Colazzo and Abel are friends and lifelong hunters. The pair said they shot their bear at literally the same time. "We had been baiting all weeklong and we saw the big one coming at us from about 20 yards away so we did a countdown and shot it at the same time."

"It is something we will never forget for the rest of our lives I'm sure," said 15 year-old Colazzo.

The hunt is being held to reduce an overpopulation of black bears in the northwestern part of New Jersey. This area has experienced a rising number of public complaints in recent years due to bear-human encounters.

But opponents argue that it is a crime against nature and the state's bear management policy is flawed.

"It is a trophy hunt. This hunt has nothing to do with managing the bear population it is all about sport. New Jersey needs to have a comprehensive Management Plan that deals with garbage, education, and habitat. That is really the only way you can deal with bears in New Jersey," Jeff Tittel, Director of New Jersey Sierra Club.

New Jersey Sierra Club believes just as we did with the first hunt last year that the hunt is unwarranted, unfounded, and will not help to mange bears in the state of New Jersey. This is a recreational hunt that will lead to a large loss of the New Jersey black bear population, but will not do anything to deal with nuisance bears.

DEP biologists predict a harvest similar to 2010, when 592 bears were harvested.

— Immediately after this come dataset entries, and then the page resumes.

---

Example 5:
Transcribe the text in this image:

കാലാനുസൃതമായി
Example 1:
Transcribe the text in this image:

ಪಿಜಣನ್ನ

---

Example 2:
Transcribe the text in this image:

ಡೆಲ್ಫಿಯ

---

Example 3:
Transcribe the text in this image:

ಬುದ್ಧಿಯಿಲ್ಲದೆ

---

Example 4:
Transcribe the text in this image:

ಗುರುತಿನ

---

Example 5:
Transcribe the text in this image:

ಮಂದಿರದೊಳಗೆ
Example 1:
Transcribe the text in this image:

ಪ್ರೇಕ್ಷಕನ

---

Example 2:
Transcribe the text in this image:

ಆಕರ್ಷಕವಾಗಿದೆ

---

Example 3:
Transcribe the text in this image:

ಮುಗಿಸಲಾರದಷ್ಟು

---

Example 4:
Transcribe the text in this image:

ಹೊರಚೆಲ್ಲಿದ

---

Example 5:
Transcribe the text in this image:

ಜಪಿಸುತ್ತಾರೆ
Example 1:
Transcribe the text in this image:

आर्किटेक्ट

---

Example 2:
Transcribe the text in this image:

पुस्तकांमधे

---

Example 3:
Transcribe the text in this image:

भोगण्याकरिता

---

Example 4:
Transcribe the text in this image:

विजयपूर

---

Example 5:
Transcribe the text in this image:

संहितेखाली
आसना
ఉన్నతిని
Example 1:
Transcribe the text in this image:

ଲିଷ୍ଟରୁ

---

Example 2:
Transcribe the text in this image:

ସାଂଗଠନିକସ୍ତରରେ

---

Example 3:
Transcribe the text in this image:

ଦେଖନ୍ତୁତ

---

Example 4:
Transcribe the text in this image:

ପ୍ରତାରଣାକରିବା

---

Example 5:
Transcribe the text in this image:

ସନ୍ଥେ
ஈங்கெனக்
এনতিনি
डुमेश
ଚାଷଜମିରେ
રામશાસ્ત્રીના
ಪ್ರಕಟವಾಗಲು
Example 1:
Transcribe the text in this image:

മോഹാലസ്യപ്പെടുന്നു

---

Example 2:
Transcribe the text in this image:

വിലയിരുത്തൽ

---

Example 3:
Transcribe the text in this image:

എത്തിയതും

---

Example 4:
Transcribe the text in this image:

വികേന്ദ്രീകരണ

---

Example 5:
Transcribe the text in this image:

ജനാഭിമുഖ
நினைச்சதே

Bear hunting is taking place in portions of a 1,000-square-mile area north of Route 78 and West of Route 287. This area is divided into four Bear Management Zones, including portions of Bergen, Hunterdon, Morris, Passaic, Somerset, Sussex and Warren counties, which are home to the majority of the state's black bears.

The hunt is open only to licensed hunters with approved permits to hunt in one of the designated zones. Only one bear of either sex may be taken by each hunter. All harvested bears must be taken to one of five approved bear-check stations to be recorded and for biological testing.

Animal rights groups spent the day in court and were granted permission to demonstrate at various bear check stations -- one protester was arrested so far at the Sussex County station in Franklin.

Animal rights activists say they will continue to protest every day for the remainder of the hunt.